Stored data:
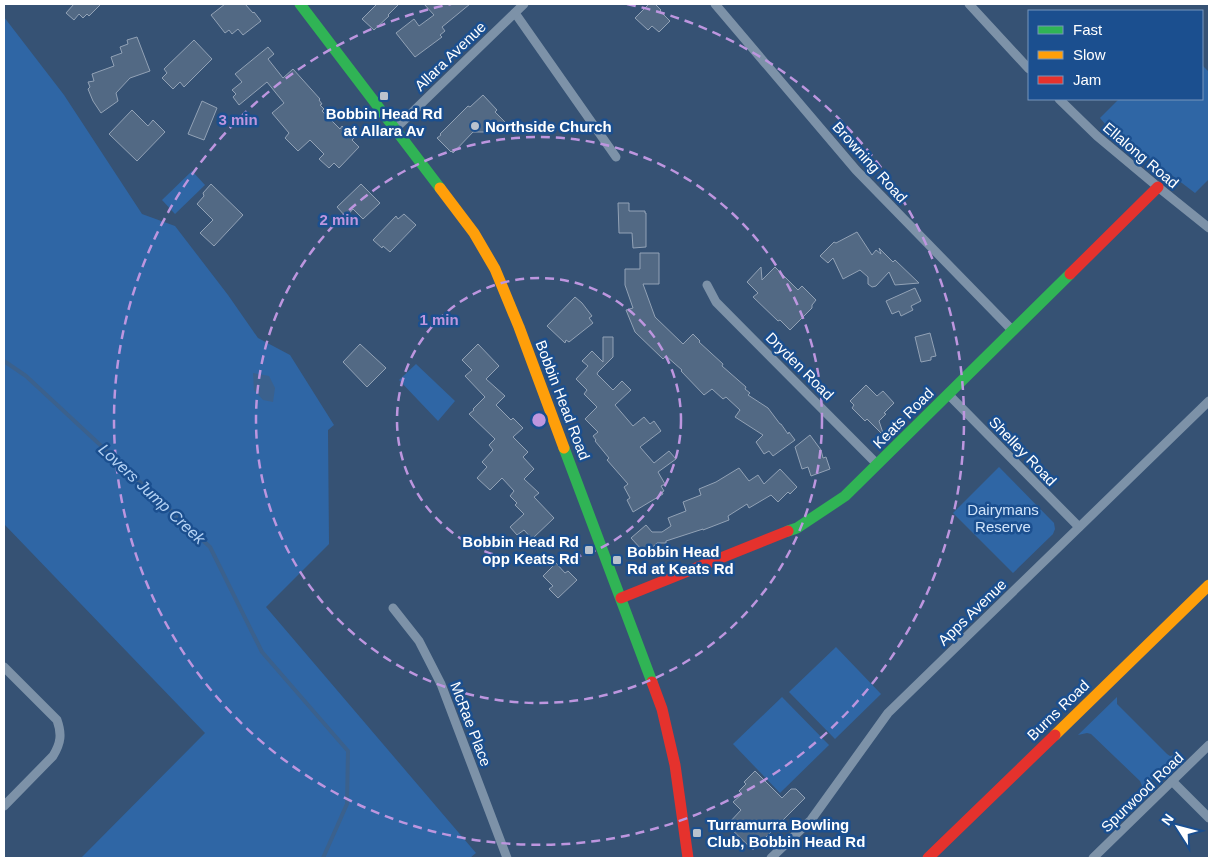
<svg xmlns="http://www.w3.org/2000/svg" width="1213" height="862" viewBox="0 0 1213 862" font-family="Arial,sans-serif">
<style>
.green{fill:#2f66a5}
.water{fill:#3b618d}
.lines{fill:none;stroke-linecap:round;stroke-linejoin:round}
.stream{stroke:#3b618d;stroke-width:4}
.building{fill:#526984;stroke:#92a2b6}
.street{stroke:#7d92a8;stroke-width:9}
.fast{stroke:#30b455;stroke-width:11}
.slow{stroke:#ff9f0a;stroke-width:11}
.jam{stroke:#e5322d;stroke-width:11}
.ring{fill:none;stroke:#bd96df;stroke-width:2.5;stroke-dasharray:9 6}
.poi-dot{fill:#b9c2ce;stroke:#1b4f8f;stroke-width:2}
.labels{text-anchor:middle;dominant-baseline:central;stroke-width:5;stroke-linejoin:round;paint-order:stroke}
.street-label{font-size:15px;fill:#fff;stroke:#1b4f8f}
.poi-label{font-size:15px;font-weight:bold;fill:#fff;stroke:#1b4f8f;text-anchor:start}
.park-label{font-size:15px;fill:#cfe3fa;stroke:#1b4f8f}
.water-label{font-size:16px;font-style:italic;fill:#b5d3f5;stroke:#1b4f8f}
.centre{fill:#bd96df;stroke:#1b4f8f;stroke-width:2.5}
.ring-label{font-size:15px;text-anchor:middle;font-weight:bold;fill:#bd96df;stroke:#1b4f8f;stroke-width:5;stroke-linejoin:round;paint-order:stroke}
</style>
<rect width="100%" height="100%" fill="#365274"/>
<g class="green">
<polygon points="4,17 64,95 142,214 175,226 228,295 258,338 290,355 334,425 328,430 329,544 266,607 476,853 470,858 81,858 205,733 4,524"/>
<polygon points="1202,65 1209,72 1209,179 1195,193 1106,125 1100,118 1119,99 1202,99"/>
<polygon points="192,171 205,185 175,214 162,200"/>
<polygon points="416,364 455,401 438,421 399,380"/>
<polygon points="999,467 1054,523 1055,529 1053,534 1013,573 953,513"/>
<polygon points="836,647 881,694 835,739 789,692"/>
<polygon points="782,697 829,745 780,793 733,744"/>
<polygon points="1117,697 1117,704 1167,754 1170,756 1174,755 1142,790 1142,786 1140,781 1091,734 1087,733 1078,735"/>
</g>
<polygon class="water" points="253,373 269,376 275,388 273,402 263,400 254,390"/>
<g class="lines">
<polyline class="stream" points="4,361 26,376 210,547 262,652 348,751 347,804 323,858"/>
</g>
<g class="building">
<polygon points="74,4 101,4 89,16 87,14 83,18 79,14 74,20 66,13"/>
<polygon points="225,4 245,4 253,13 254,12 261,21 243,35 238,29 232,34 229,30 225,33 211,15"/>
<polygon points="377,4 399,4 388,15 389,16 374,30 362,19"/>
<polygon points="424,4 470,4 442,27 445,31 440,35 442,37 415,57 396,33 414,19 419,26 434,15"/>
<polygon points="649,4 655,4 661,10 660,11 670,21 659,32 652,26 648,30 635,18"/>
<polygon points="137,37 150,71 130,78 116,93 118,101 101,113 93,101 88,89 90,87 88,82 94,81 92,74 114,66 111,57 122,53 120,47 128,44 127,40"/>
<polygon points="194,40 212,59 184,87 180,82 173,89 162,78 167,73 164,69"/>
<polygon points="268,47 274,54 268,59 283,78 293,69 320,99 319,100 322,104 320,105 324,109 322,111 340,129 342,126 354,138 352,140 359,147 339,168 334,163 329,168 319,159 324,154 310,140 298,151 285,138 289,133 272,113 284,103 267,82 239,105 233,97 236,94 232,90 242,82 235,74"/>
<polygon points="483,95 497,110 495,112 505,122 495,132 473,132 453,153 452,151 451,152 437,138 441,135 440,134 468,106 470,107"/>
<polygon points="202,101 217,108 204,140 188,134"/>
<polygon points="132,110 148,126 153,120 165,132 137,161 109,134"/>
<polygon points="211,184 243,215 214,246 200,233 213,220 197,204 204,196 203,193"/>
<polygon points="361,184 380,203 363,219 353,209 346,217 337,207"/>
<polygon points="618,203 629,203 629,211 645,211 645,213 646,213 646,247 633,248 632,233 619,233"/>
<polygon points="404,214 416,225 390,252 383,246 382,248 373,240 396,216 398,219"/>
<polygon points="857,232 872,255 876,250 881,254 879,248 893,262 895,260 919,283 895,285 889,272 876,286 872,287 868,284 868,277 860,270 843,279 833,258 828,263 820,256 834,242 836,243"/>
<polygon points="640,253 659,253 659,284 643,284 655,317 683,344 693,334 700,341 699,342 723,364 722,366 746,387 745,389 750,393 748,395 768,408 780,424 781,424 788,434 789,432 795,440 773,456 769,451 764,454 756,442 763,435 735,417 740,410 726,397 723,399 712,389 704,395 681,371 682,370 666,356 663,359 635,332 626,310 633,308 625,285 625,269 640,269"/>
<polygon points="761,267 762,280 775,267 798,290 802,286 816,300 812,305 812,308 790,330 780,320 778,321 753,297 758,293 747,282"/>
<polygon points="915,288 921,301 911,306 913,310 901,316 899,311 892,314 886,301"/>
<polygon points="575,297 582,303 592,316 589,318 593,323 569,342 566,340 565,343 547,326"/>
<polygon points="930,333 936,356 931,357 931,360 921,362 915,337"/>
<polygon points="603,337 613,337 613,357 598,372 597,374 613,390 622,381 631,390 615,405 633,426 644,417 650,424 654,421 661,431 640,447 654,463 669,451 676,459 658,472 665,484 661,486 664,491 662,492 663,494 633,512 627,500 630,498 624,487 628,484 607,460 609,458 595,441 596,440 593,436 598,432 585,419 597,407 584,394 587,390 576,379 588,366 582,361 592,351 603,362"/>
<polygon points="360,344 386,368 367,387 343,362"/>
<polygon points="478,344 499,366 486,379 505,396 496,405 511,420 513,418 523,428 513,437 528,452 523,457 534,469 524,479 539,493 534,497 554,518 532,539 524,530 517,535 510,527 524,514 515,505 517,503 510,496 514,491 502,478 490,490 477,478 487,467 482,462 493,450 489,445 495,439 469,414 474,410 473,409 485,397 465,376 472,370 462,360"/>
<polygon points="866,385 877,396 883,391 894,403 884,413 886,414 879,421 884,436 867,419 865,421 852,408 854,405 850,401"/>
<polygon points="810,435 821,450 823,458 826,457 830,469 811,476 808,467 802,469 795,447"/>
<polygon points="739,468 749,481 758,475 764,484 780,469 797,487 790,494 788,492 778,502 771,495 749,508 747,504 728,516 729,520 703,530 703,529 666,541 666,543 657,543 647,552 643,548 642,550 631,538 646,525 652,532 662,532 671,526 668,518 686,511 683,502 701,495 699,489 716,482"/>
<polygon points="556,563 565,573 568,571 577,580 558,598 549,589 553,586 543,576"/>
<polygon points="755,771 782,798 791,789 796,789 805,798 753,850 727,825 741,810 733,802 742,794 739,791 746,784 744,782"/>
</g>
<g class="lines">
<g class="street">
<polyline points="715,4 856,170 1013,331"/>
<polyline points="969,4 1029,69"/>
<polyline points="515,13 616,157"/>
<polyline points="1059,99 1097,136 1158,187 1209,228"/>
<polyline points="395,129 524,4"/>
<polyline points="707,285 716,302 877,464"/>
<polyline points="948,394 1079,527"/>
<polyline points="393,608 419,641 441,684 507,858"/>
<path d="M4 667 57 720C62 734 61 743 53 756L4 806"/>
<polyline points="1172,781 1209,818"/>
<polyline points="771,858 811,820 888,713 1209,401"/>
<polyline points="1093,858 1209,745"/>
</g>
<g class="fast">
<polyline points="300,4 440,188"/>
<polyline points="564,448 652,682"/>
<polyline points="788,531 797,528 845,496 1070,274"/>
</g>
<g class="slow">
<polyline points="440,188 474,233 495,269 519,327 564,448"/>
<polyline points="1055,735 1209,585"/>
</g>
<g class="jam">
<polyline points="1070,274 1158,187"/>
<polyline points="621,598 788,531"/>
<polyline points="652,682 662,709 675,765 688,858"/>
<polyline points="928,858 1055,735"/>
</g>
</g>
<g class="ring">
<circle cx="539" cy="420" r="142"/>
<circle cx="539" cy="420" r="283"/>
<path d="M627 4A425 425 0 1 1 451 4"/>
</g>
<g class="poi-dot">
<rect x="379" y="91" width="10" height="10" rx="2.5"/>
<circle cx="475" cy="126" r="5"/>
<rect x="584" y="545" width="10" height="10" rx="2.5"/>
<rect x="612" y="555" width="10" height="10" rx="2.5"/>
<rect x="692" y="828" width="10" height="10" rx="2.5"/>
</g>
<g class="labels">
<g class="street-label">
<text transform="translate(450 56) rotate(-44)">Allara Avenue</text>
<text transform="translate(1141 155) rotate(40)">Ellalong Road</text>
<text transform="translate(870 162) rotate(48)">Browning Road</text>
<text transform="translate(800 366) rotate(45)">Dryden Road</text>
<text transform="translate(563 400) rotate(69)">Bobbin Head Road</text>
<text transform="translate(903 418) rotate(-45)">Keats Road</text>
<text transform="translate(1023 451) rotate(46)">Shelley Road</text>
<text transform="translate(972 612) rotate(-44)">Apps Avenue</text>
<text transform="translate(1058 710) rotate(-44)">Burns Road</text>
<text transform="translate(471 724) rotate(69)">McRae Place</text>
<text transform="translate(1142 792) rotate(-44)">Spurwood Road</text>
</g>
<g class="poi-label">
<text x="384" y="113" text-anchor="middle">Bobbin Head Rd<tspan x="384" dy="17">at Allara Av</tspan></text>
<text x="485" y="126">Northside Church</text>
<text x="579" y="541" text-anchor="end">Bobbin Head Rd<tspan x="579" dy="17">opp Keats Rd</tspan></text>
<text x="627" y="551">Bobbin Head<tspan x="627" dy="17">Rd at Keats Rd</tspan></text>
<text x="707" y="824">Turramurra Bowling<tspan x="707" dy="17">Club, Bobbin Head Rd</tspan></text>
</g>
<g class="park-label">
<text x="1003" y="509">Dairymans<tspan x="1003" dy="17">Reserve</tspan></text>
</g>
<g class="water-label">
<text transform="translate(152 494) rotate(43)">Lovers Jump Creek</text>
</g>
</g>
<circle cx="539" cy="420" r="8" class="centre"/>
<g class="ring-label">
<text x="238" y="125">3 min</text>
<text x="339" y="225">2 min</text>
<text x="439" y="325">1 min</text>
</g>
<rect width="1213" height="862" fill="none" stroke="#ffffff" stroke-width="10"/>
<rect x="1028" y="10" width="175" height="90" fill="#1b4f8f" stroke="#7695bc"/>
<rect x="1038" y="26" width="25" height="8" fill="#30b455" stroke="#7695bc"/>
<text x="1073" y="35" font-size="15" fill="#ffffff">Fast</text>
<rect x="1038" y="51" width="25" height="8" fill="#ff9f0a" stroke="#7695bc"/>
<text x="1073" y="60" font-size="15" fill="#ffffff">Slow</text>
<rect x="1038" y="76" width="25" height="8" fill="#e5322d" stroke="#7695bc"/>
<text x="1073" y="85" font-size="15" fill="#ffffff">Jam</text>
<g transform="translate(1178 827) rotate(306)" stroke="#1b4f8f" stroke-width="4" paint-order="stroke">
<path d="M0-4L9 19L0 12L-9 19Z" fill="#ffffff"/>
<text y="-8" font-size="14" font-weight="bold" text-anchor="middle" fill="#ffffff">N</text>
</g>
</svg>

**WHAT YOU WILL DO**.
Where a line of the data above includes "labels", copy that line.

**THE ANSWER**.
.labels{text-anchor:middle;dominant-baseline:central;stroke-width:5;stroke-linejoin:round;paint-order:stroke}
<g class="labels">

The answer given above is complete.